FN5. The California Supreme Court illustrated specific bias as follows: "For
example, a prosecutor may fear bias on the part of one juror because he has a
record of prior arrests or has complained of police harassment, and on the part
of another simply because his clothes or hair
length suggest an unconventional lifestyle. In turn, a defendant may suspect
prejudice on the part of one juror because he has been the victim of crime or
has relatives in law enforcement, and on the part of another merely because his
answers on voir dire evince an excessive respect for authority. Indeed, even
less tangible evidence of potential bias may bring forth a peremptory challenge:
either party may feel a mistrust of a juror's objectivity on no more than the
'sudden impressions and unaccountable prejudices we are apt to conceive upon the
bare looks and gestures of another' (4 Blackstone, Commentaries *353)--upon
entering the box the juror may have smiled at the defendant, for instance, or
glared at him. Responsive to this reality, the law allows removal of a biased
juror by a challenge for which no reason 'need be given,' i.e., publicly stated:
in many instances the party either cannot establish his reason by normal methods
of proof or cannot do so without causing embarrassment to the challenged
venireman and resentment among the remaining jurors." (People v. Wheeler, supra,
22 Cal.3d at p. 275, 148 Cal.Rptr. 890, 583 P.2d 748, footnote omitted.)
Because the California Supreme Court has indicated, albeit in dictum, that the
use of peremptory challenges to exclude jurors solely on the basis of religion
would be unconstitutional (People v. Wheeler, supra, 22 Cal.3d at pp. 276-277,
148 Cal.Rptr. 890, 583 P.2d 748), we cannot agree with the conclusions of the
courts in Casarez and Davis that the rule of Batson v. Kentucky does not extend
to religious discrimination. Nonetheless, we follow the reasoning of those
courts that *385 exclusion of a juror on the basis of the juror's beliefs is a
legitimate use of the peremptory challenge. (See U.S. v. Somerstein
(E.D.N.Y.1997) 959 F.Supp. 592 [exclusion of Jews when religious practices
intertwined with the criminal charges].)
[5] The California Supreme Court has held that the use of peremptory challenges
to exclude persons on the basis of their personal views, e.g., reservations
about the death penalty, does not violate Wheeler. (People v. Pinholster (1992)

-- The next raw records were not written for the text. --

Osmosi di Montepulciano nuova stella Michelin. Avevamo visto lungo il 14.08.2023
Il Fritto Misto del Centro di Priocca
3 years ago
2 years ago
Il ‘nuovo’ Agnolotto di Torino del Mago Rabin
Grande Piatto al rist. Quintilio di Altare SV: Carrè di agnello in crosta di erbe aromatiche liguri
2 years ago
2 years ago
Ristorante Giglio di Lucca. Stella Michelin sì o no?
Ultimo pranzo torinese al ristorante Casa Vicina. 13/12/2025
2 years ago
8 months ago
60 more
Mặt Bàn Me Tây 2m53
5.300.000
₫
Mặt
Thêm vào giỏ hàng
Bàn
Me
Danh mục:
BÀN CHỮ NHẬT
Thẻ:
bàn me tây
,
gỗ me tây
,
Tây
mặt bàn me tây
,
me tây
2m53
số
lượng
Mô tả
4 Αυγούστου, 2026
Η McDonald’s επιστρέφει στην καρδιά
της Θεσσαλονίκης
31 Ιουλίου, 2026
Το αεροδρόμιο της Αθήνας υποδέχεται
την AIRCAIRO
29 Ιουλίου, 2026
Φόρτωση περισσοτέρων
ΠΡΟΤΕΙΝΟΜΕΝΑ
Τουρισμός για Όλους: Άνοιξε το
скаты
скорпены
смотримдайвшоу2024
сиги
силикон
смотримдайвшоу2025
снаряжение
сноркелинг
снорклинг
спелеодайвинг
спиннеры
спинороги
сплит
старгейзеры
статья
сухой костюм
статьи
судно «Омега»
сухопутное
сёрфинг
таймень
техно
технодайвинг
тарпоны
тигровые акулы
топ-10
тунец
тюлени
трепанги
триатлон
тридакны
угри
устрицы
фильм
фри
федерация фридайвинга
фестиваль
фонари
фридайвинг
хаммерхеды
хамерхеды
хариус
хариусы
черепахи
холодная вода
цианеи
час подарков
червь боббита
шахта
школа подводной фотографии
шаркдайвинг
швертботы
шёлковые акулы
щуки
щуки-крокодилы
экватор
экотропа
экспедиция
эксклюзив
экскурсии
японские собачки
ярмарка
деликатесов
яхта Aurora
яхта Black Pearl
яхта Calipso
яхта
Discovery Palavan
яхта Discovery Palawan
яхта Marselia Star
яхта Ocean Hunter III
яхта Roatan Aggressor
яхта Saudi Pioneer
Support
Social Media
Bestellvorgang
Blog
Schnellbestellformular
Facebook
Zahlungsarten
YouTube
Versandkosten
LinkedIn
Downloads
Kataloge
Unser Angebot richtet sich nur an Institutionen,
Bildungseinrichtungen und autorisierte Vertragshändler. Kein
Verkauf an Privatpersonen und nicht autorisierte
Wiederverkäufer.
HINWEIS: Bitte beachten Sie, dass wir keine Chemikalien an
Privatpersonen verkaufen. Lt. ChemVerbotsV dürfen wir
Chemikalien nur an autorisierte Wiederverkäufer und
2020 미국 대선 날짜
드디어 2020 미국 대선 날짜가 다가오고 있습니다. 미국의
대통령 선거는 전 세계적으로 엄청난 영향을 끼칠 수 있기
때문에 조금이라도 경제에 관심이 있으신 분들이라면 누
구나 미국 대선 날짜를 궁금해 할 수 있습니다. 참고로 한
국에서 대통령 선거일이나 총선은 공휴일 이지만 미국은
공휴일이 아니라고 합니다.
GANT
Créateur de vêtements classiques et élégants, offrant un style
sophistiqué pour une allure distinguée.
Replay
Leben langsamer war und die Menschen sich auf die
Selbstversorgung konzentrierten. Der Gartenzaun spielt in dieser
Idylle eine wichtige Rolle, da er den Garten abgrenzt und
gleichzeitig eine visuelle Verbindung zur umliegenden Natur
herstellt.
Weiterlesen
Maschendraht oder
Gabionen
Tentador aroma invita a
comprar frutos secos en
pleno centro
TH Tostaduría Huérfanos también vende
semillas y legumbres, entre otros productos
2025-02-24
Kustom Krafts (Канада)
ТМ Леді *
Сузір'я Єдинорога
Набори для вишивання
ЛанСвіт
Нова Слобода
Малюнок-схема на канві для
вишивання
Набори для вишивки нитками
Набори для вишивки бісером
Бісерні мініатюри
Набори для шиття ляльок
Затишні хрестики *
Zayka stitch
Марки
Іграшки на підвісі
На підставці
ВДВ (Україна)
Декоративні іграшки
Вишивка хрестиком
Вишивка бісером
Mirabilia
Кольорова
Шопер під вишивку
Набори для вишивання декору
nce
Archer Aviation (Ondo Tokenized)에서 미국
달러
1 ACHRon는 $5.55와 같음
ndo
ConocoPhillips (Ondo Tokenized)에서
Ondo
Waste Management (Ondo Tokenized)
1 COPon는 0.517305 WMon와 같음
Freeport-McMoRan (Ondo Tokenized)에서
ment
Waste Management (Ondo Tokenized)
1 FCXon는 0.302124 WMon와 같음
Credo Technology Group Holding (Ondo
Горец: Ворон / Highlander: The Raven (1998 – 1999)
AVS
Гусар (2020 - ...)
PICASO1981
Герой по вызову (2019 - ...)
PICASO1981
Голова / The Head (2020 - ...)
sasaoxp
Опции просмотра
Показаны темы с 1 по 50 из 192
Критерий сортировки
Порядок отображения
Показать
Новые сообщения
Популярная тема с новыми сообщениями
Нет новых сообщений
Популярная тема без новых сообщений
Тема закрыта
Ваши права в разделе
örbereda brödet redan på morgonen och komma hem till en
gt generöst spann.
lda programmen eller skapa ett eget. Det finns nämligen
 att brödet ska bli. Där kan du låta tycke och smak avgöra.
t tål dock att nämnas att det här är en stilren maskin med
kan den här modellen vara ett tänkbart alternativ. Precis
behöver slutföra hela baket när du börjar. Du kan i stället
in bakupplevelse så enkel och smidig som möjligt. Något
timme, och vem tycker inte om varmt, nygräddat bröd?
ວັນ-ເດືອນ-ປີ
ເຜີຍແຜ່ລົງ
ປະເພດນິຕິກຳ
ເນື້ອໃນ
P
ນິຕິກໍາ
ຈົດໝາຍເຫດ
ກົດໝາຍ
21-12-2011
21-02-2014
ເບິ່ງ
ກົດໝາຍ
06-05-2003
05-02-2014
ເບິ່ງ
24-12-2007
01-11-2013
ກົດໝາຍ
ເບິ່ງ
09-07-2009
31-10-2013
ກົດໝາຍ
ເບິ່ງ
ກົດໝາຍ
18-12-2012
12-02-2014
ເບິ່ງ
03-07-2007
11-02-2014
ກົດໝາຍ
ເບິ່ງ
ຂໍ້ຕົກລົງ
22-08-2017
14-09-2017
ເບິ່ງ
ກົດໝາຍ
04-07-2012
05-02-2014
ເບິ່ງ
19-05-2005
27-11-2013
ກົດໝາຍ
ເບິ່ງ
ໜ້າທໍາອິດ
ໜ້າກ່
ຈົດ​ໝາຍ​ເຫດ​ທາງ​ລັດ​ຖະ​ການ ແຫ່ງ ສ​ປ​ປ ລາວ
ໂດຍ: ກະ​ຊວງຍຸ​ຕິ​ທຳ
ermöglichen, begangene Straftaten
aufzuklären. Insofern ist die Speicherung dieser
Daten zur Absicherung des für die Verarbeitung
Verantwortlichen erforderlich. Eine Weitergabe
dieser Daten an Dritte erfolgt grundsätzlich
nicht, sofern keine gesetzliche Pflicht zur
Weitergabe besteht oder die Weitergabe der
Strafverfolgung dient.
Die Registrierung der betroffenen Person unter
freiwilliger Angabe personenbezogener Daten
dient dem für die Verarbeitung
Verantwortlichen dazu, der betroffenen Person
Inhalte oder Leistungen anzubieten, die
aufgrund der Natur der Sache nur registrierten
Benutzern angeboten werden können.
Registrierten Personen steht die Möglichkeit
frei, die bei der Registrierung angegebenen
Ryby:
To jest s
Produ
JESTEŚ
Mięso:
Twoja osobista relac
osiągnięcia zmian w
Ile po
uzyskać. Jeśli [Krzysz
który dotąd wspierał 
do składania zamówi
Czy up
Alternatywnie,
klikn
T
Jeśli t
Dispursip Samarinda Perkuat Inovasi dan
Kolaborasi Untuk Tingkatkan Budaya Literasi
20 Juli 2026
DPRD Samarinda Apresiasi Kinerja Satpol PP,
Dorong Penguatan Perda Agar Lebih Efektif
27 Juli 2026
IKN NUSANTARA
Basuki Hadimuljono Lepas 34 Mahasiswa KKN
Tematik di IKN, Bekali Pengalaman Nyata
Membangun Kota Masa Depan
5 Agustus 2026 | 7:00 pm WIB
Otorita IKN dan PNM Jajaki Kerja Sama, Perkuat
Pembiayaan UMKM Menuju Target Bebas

1 Cal.4th 865, 913, 4 Cal.Rptr.2d 765, 824 P.2d 571; People v. Zimmerman (1984)
36 Cal.3d 154, 161, 202 Cal.Rptr. 826, 680 P.2d 776.) And before the enactment
of Code of Civil Procedure section 223, the court held that prospective jurors
could be questioned about their attitudes and beliefs for purposes of assisting
in the exercise of peremptory challenges. (People v. Williams (1981) 29 Cal.3d
392, 174 Cal.Rptr. 317, 628 P.2d 869; see also People v. Balderas (1985) 41
Cal.3d 144, 183-184, 222 Cal.Rptr. 184, 711 P.2d 480.) We are persuaded that the
peremptory challenge of a juror on the basis of the juror's relevant personal
values is not improper even though those views may be founded in the juror's
religious beliefs.
II. Jury Instruction [FN***]
FN*** See footnote *, ante.
The judgment is affirmed.
STEIN, Acting P.J., and SWAGER, J., concur.